Между тем поток часов и дней продолжал свой бег. На каждом повороте приближался грохот стремнин. Уносимые течением в своем челне, Пьер и Люс слышали его; но им уже не было страшно. Этот могучий рокот, словно басы органа, баюкал их любовный сон. А когда перед ними разверзнется бездна, они закроют глаза, теснее прижмутся друг к другу — и все будет кончено. Их ждет бездна — так незачем утруждать себя мыслями о жизни, о безрадостном будущем. Люс предвидела преграды, с какими столкнется Пьер, когда встанет вопрос о их браке; те же опасения, хотя и более смутные (он меньше ее любил ясность), возникали и у Пьера. Но зачем заглядывать так далеко? Жизнь после бездны — это как та «иная жизнь», о которой твердят в церкви. Говорят, что мы там встретимся снова, но никто в этом не уверен. Достоверно одно: сегодняшний день — наш день. Вольем же в него, не раздумывая, всю нашу долю вечного.

Люс еще менее внимательно, чем Пьер, следила за событиями. К войне она оставалась совершенно безучастной. Это только лишнее бедствие в той цепи бедствий, из которых соткана человеческая жизнь. Война пугает только тех, кто отгорожен от ужасов жизни. И молодая девушка, преждевременно познавшая, что такое борьба за хлеб насущный, — panem quotidianum… (господь бог не дает его даром!) открывала глаза своему обеспеченному другу на ту беспощадную войну, которая для бедных и в особенности для женщин никогда не прекращается и царит на земле, прикрытая обманчивым покровом мира. Она многого не договаривала, она боялась причинить Пьеру слишком сильную боль; видя, что ему страшно от ее рассказов, и сознавая свое превосходство, она проникалась к нему дружелюбным снисхождением. Люс, подобно большинству женщин, не питала ни физического, ни духовного отвращения к уродливым сторонам жизни, которые оскорбляли чувства юноши. В ней не было мятежного начала. Если бы раньше ей пришлось очень трудно, она ради заработка могла бы без отвращения согласиться на унизительное занятие и, бросив его, чувствовать себя спокойной и чистой, без единого пятнышка на совести. Но теперь она уже не могла! Теперь, когда она узнала и полюбила Пьера, ей передались склонности ее друга, его отвращение к некоторым вещам. Но от природы она была совсем иной: отнюдь не печальной, а спокойной и жизнерадостной. Беспредметная тоска, возвышенная отрешенность от жизни были ей чужды. Жизнь есть жизнь.

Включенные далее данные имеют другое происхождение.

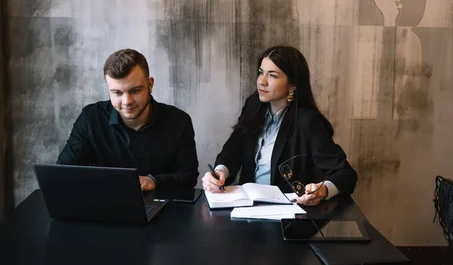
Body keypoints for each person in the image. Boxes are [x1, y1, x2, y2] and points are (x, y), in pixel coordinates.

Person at [202, 46, 357, 206]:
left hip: (288, 215)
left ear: (293, 85)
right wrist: (220, 172)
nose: (262, 81)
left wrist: (322, 190)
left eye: (273, 76)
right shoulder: (253, 106)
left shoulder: (308, 122)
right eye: (261, 72)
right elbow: (232, 151)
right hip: (247, 208)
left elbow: (345, 174)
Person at [57, 49, 199, 191]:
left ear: (150, 85)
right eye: (117, 93)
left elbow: (188, 177)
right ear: (108, 89)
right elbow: (64, 171)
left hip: (162, 206)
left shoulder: (179, 121)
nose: (127, 101)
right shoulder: (91, 118)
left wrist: (153, 181)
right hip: (101, 205)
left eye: (135, 90)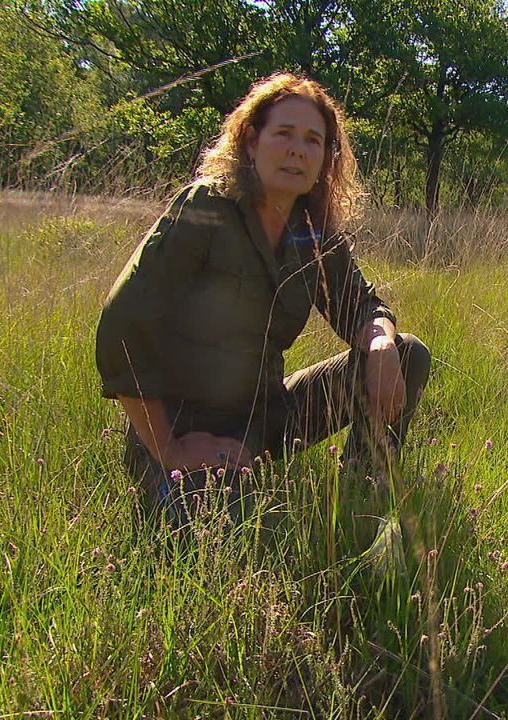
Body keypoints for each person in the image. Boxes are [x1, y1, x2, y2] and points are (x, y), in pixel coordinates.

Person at [95, 73, 430, 530]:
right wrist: (169, 446)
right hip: (184, 426)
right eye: (284, 134)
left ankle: (359, 502)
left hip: (267, 416)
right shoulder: (205, 209)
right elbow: (122, 324)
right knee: (224, 541)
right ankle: (176, 478)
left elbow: (362, 306)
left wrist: (380, 344)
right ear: (251, 142)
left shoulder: (312, 233)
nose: (297, 149)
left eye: (314, 140)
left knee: (408, 352)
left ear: (325, 160)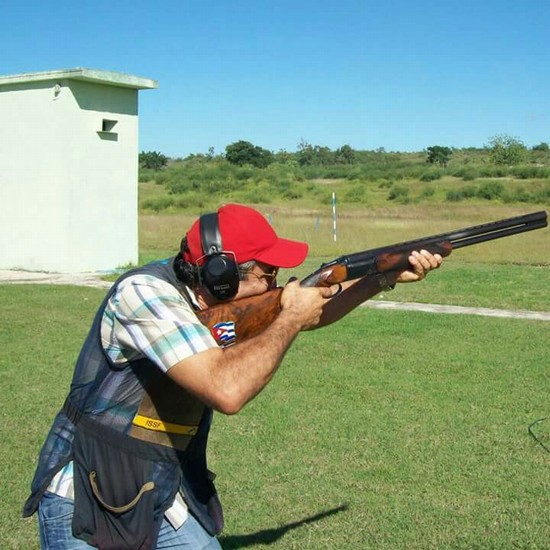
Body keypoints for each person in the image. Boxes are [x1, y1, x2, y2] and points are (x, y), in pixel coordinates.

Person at [23, 203, 442, 549]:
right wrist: (290, 316)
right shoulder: (145, 295)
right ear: (221, 276)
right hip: (88, 492)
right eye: (266, 273)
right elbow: (228, 391)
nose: (275, 283)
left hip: (164, 484)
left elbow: (309, 313)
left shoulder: (219, 305)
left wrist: (380, 278)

На до принимать ее такой, как она есть. Она могла бы быть и хуже! Превратности необеспеченного существования, требовавшего вечной изворотливости, особенно во время войны, научили Люс не задумываться о завтрашнем дне. Притом этой свободомыслящей маленькой француженке было несвойственно стремление к потустороннему. Ей было достаточно и земной жизни. Люс находила, что эта жизнь хороша, но все в ней держится на волоске, этому волоску ничего не стоит оборваться, и, право же, незачем беспокоиться о том, что случится завтра. Глаза мои, пейте сияние, которое изливается на вас в этот миг! А там будь что будет. Сердце мое, беззаботно доверь ся течению!.. Ничего ведь не изменишь!.. Вот мы влюблены, и разве это не восхитительно? Люс знала, что это ненадолго. Но ведь и жизнь ей дана ненадолго…

Как не походила она на этого любимого ею и любящего ее мальчика, нежного, пылкого и нервного, счастливого и несчастного, который и радовался и страдал слишком сильно, страстно отдавался, страстно сопротивлялся и был ей дорог именно потому, что совсем не был похож на нее! Но оба по безмолвному уговору решили не заглядывать в будущее; она — безропотный ручеек, напевающий песенку, — в силу своей беспечности, он — в силу страстного неприятия, погрузившего его в пучину настоящего, в котором он хотел бы остаться навсегда.